◆ **PROBLEM DESCRIPTION**: Quote every one of the rows below word for word, leaving the pictures out of your answer.

── RECORDS FOR THE TASK ──

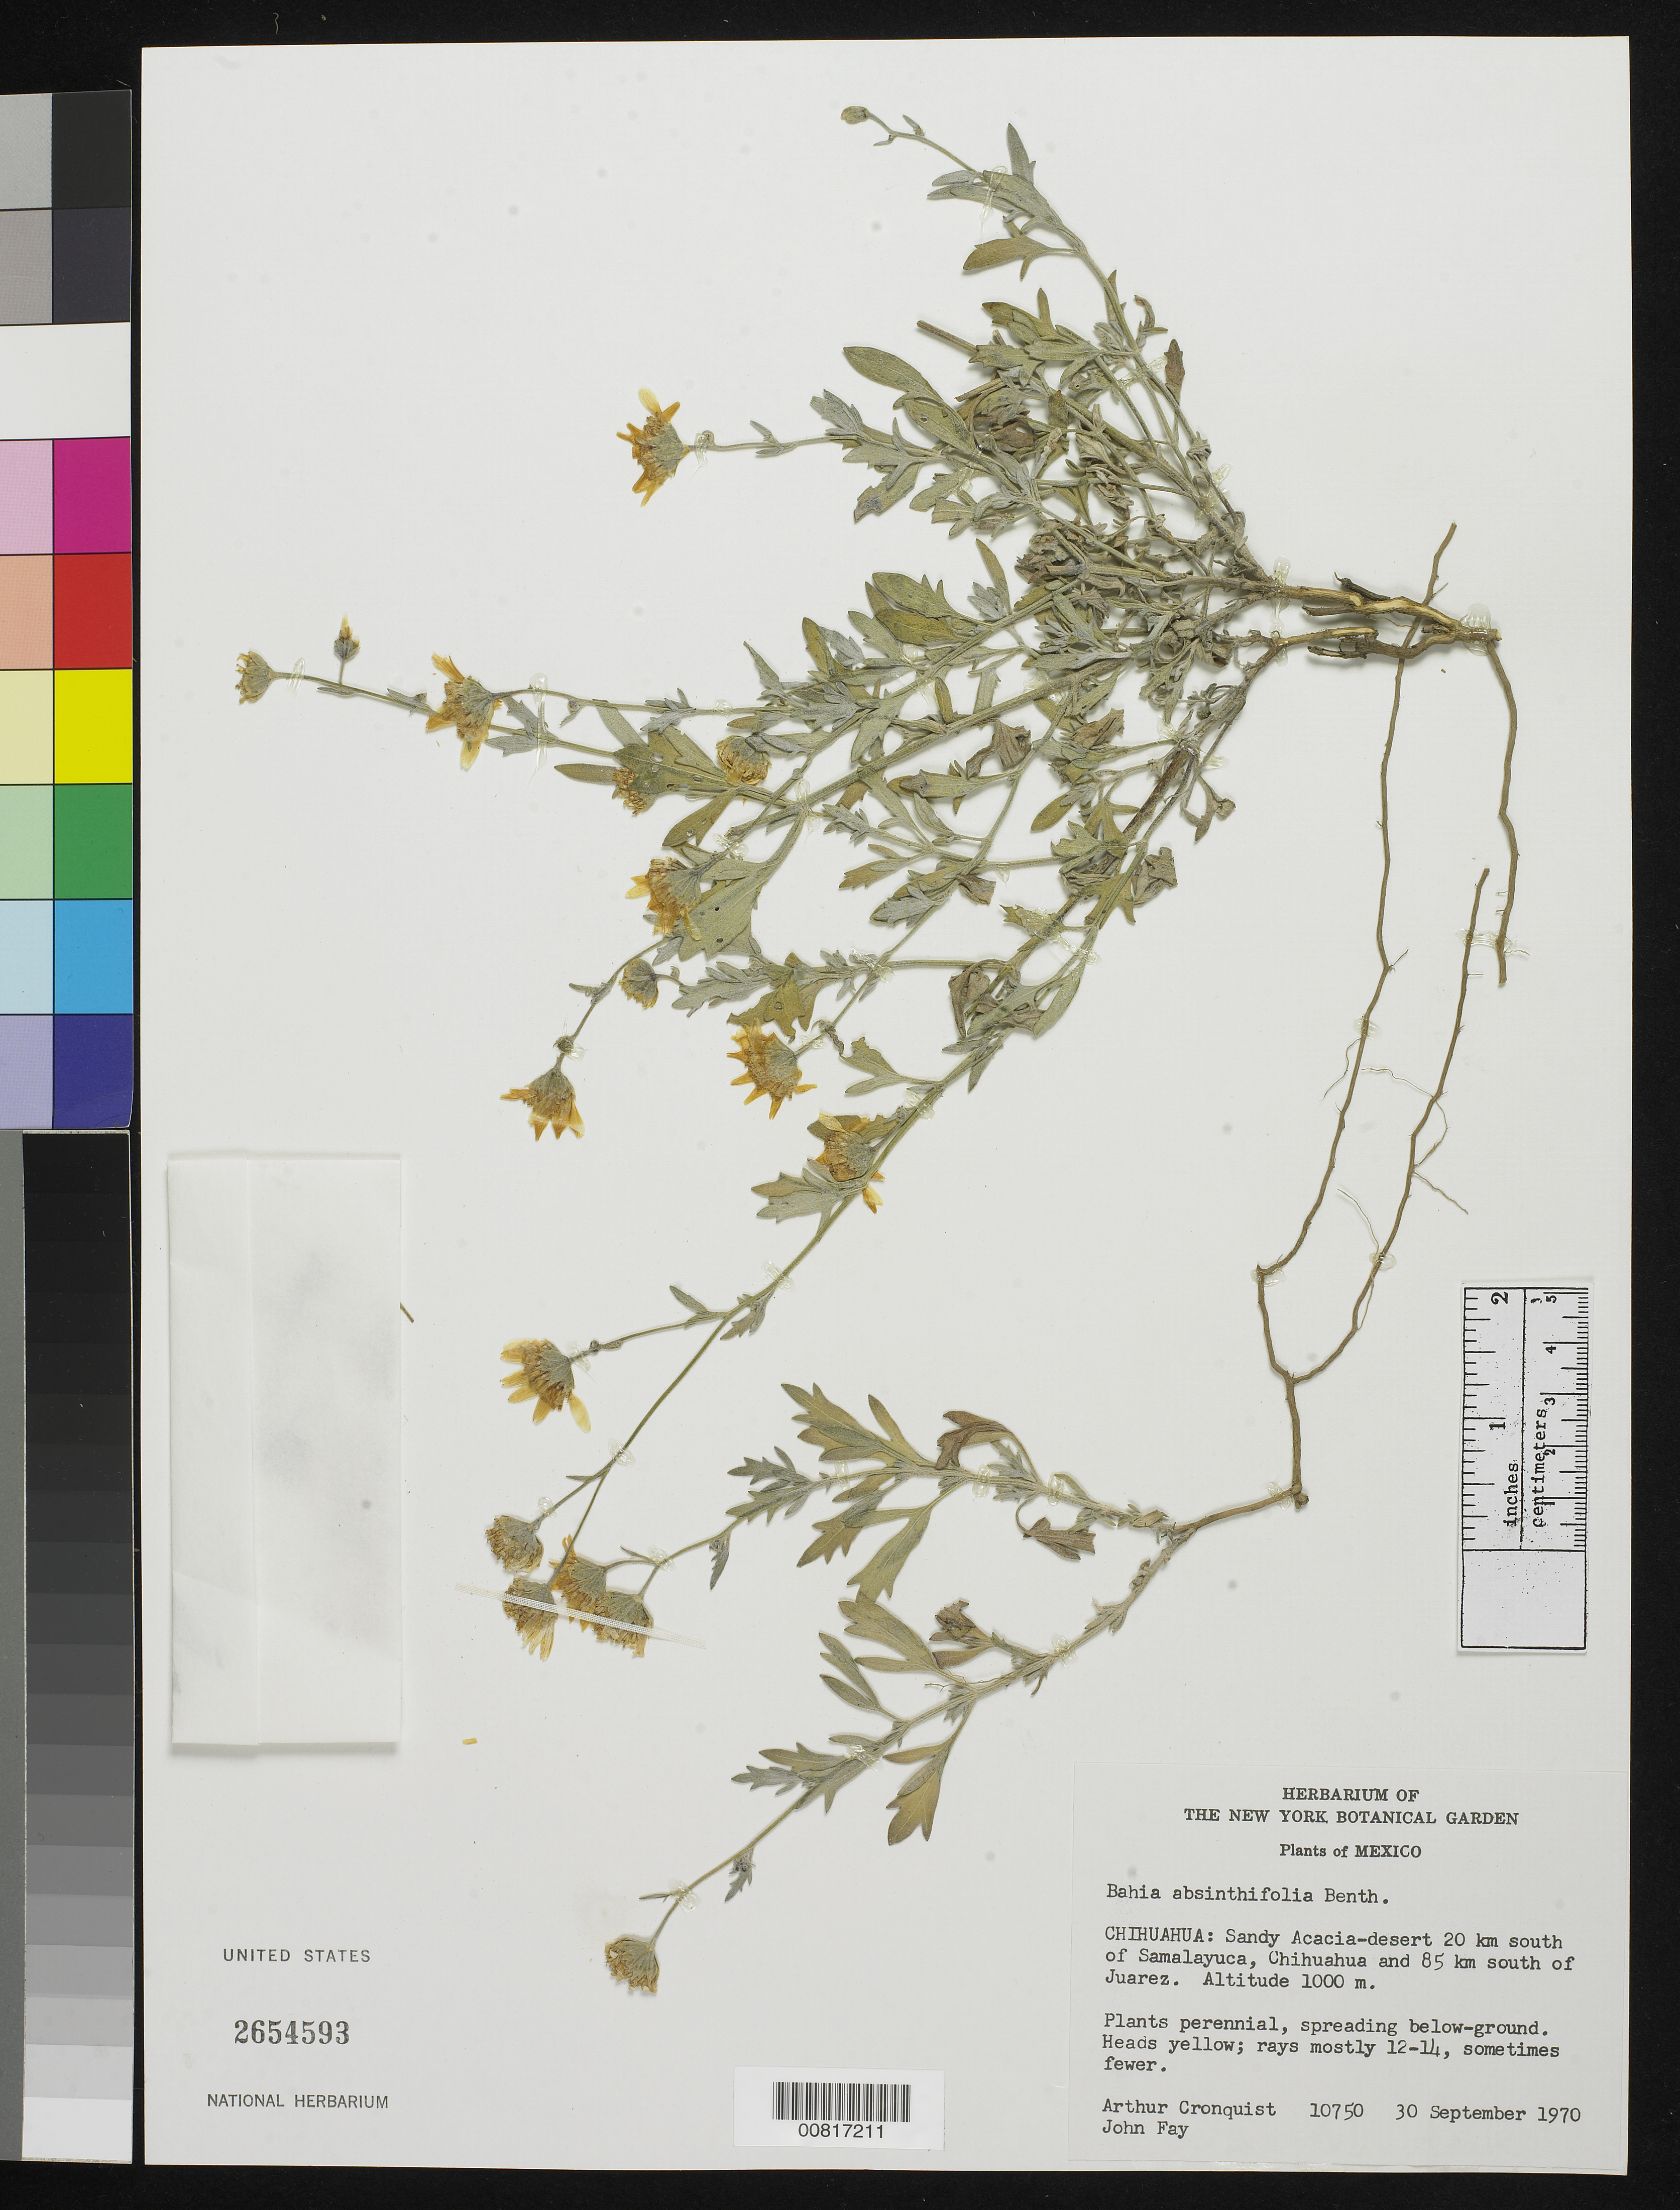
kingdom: Plantae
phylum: Tracheophyta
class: Magnoliopsida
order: Asterales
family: Asteraceae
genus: Bahia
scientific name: Bahia absinthifolia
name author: Benth.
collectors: A. J. Cronquist & J. Fay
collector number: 10750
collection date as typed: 30 Sep 1970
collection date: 1970-09-30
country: Mexico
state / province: Chihuahua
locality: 20 km south of Samalayuca, Chihuahua and 85 km south of Juárez.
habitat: Sandy Acacia-desert.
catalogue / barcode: US 2654593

───

◆ **ANSWER TO THIS PROBLEM**:
kingdom: Plantae
phylum: Tracheophyta
class: Magnoliopsida
order: Asterales
family: Asteraceae
genus: Bahia
scientific name: Bahia absinthifolia
name author: Benth.
collectors: A. J. Cronquist & J. Fay
collector number: 10750
collection date as typed: 30 Sep 1970
collection date: 1970-09-30
country: Mexico
state / province: Chihuahua
locality: 20 km south of Samalayuca, Chihuahua and 85 km south of Juárez.
habitat: Sandy Acacia-desert.
catalogue / barcode: US 2654593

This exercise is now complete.